Lieber Jan, alle reden über Bürokratieabbau – aber kaum jemand schafft echte Veränderungen. Was macht Hamburg anders?

Jan Pörksen: Uns geht es darum, was wir im Koalitionsvertrag festgehalten haben: Wir wollen das Leben für die Hamburgerinnen und Hamburger einfacher und unkomplizierter machen. Gerade auch im Umgang mit der Verwaltung. Als Stadtstaat haben wir den Vorteil, dass wir Dinge schnell ausprobieren und dann auf Bundesebene einbringen können. Ein Beispiel: Der von der Bundesregierung beschlossene „Bauturbo“ wurde ganz wesentlich auf Hamburger Initiative hin entwickelt.

Wo kann man in Hamburg am schnellsten und spürbar Bürokratie abbauen? Und wo sind die dicksten Bretter?

Jan Pörksen: Der größte Hebel ist die Digitalisierung der Verwaltung. Da sind wir in Hamburg schon gut aufgestellt, auch wenn wir noch eine lange Strecke vor uns haben. Beispiele aus dem Alltag: Im Bewohnerparkgebiet kann ich für meinen Besuch innerhalb von einer Minute einfach und praktisch digital einen Besucherparkausweis bekommen.

Und man kann sich inzwischen ummelden, ohne aufs Amt zu müssen. Ein Verfahren, das Hamburg für die ganze Republik entwickelt hat und dem sich inzwischen ganz viele Kommunen angeschlossen haben.

Aber Bürokratieabbau bedeutet auch, Regeln infrage zu stellen: Brauchen wir wirklich alle Verfahren so, wie sie sind?

Jan Pörksen: Stadtentwicklungssenatorin Karen Pein ist mit der neuen Hamburgischen Bauordnung vorangegangen: Ab Januar kann man in Hamburg ein Einfamilienhaus ohne Baugenehmigung bauen. Das glaubt man kaum, ist aber so.

Digitalisierung klingt gut – aber Bürgerinnen und Bürger erleben häufig das Gegenteil: langsame Prozesse, Papierpost und umständliche Identifikationsverfahren. Wo hakt es wirklich?

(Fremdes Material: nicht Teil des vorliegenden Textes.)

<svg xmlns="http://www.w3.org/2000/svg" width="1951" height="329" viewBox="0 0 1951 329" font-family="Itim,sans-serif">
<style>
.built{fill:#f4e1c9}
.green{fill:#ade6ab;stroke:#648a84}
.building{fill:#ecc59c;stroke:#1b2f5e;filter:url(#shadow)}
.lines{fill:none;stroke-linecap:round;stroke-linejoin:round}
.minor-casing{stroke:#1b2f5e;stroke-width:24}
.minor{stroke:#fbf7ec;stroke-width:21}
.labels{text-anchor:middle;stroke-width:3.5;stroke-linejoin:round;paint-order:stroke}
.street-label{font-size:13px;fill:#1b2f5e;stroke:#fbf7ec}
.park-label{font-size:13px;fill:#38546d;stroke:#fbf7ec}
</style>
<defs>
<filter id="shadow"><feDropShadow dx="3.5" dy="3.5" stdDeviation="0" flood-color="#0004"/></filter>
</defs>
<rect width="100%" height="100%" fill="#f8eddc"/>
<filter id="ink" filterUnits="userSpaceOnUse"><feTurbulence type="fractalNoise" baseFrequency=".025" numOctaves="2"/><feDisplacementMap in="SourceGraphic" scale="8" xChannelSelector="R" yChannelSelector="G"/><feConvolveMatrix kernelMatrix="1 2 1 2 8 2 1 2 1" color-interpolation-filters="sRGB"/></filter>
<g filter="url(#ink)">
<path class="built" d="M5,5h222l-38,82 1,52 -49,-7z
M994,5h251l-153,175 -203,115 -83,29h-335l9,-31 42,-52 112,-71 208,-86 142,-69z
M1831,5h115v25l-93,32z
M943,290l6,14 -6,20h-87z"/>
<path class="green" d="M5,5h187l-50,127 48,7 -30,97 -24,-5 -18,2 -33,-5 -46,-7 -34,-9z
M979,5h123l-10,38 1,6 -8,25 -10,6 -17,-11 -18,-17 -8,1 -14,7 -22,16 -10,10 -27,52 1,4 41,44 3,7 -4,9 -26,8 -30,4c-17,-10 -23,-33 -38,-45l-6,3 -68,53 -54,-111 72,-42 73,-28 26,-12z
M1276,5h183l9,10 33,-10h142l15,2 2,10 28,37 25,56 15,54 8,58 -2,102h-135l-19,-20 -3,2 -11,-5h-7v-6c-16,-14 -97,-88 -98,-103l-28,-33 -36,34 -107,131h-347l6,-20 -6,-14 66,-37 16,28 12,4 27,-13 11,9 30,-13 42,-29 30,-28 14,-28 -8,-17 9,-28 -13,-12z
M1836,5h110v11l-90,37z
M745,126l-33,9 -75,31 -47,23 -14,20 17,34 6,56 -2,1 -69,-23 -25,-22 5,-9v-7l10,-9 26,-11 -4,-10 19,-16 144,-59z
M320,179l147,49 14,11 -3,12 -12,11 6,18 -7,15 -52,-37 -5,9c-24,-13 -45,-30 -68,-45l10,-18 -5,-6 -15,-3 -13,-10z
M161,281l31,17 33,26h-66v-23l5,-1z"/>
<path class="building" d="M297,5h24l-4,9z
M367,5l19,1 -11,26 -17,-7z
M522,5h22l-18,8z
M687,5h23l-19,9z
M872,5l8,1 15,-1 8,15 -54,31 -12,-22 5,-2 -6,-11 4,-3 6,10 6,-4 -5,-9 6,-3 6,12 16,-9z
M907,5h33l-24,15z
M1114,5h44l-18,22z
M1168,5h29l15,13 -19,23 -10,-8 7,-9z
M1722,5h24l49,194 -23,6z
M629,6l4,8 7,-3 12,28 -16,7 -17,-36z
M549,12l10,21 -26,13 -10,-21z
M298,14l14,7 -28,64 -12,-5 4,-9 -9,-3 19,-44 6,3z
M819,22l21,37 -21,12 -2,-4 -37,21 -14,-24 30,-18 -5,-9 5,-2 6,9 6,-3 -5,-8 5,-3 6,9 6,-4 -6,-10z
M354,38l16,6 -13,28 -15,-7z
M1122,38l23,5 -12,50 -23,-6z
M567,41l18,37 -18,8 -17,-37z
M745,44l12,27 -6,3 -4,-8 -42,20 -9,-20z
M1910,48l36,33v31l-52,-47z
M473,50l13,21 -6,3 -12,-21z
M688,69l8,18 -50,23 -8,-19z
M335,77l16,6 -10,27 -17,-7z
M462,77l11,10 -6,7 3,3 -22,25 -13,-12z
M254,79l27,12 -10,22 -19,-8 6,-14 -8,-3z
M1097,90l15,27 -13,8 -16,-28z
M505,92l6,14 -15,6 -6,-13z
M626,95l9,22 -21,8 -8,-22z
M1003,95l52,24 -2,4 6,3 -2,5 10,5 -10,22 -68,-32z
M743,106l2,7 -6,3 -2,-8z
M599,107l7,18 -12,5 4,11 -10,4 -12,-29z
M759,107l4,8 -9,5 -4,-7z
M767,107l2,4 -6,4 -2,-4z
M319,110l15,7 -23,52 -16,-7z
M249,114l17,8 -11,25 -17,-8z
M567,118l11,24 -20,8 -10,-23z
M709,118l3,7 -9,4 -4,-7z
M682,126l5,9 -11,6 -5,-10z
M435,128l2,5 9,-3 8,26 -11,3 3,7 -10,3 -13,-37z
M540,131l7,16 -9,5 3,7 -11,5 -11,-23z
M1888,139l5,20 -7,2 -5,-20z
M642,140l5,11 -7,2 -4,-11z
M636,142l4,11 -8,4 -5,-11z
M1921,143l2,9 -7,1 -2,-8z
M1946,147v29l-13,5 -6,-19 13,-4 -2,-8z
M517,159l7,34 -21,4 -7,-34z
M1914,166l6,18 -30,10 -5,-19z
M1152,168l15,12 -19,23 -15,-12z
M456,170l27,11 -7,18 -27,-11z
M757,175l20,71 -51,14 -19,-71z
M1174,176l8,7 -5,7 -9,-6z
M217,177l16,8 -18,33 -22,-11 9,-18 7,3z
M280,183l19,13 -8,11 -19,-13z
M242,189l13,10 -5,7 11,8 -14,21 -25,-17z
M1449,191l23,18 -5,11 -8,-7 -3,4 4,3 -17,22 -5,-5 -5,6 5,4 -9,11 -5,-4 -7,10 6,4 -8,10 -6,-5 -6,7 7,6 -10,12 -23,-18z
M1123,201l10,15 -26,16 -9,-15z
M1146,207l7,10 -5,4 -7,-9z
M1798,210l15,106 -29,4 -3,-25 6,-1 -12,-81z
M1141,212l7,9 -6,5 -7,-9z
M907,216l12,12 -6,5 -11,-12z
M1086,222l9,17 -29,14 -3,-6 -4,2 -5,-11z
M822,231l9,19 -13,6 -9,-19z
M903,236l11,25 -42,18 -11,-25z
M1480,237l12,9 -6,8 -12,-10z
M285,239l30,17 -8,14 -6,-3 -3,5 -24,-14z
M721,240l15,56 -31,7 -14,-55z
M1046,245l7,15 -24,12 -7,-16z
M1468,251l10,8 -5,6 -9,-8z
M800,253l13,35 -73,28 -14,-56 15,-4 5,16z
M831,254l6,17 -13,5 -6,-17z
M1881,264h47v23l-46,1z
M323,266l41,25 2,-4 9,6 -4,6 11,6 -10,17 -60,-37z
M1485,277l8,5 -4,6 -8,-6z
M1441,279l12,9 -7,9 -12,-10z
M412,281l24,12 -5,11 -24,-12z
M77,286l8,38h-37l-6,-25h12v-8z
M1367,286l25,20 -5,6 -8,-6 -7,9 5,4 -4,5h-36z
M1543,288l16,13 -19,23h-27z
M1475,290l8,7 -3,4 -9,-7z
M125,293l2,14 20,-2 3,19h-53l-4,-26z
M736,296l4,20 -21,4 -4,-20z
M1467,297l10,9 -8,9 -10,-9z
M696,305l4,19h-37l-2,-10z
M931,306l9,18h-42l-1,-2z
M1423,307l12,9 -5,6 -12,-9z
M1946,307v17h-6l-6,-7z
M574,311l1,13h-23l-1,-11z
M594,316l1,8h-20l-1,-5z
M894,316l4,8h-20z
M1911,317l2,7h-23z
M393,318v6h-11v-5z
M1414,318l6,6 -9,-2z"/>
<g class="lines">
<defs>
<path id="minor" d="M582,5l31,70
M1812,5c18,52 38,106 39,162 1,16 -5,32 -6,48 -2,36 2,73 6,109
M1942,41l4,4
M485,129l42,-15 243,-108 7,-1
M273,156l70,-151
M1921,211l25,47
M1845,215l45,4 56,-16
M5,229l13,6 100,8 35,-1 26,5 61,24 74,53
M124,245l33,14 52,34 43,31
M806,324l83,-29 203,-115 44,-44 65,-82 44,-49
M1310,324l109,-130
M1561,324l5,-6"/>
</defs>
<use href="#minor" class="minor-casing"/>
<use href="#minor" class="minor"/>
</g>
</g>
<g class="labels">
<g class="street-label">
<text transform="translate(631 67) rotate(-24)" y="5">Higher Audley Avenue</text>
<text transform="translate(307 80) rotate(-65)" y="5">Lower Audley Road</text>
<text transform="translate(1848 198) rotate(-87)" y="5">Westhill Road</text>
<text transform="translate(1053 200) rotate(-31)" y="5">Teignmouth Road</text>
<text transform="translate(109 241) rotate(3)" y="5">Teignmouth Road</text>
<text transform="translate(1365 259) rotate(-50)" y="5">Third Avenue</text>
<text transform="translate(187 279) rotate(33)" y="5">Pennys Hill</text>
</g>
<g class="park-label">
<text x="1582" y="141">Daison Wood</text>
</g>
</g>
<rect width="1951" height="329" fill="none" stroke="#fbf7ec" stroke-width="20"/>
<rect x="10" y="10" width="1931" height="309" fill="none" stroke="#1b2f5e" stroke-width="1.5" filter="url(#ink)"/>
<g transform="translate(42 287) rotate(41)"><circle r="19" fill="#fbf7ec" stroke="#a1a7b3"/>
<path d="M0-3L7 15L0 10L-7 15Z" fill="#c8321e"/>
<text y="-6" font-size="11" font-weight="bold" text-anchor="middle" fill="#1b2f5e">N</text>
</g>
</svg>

Jan Pörksen: Digitalisierung muss Schritt für Schritt passieren. Wir haben viele Verfahren schon digitalisiert, aber einige zentrale Elemente fehlen noch: Wir warten alle auf die EU-Wallet, die eine schnelle digitale Identifizierung ermöglicht, oder die Registermodernisierung, damit die Daten laufen und nicht die Bürgerinnen und Bürger von Dienststelle zu Dienststelle müssen. Bei diesen großen Themen sind wir auf den Bund angewiesen, auch finanziell. Wir merken aber auch: oft wissen die Bürgerinnen und Bürger noch gar nicht, was alles digital geht. Daher machen wir gerade eine gezielte Informationskampagne dazu.

Welche Projekte stehen ganz oben auf der Bürokratieabbau-Liste? Was wird den Hamburger*innen zuerst auffallen?

Jan Pörksen: Wir haben einen tollen Workshop mit allen Behörden gemacht und konkrete Projekte gesammelt, die wir jetzt vorantreiben werden. Wir wollen zum Beispiel, dass man einfacher Straßenfeste organisieren kann und dass wir im Welcome Center die Verfahren viel schneller zu Ende bekommen. Gerade bei der Anwerbung von Fachkräften sind wir aber auch auf bundesweite Lösungen angewiesen. Daher führen wir Listen, um genau festzuhalten, wo wir selbst handeln können und wo wir Gesetze im Bund ändern müssen. Wir halten uns ganz streng an den Leitspruch von Melanie Leonhard: „Konkret wird wirksam“.

Viele Fortschritte hängen am Bund. Wie groß ist die Gefahr, dass Hamburg bei der Umsetzung ausgebremst wird?

Jan Pörksen: Wir haben uns mit Digitalminister Wildberger in Berlin getroffen und uns angehört, was er vorhat. Wir haben ihm viel Erfolg gewünscht. Aber wir müssen auch selbst dafür sorgen, dass er und wir alle damit Erfolg haben und nicht alles weggeschliffen wird.

Der Bund hat viel angekündigt, gerade bei der Digitalisierung. Wie gesagt geht es um die EU-Wallet und darum, dass die verschiedenen Register digital miteinander kommunizieren können. Das sind große Projekte, für die wir auch finanzielle Unterstützung brauchen. Wir hoffen, dass aus dem Sondervermögen jetzt das erforderliche Geld fließt.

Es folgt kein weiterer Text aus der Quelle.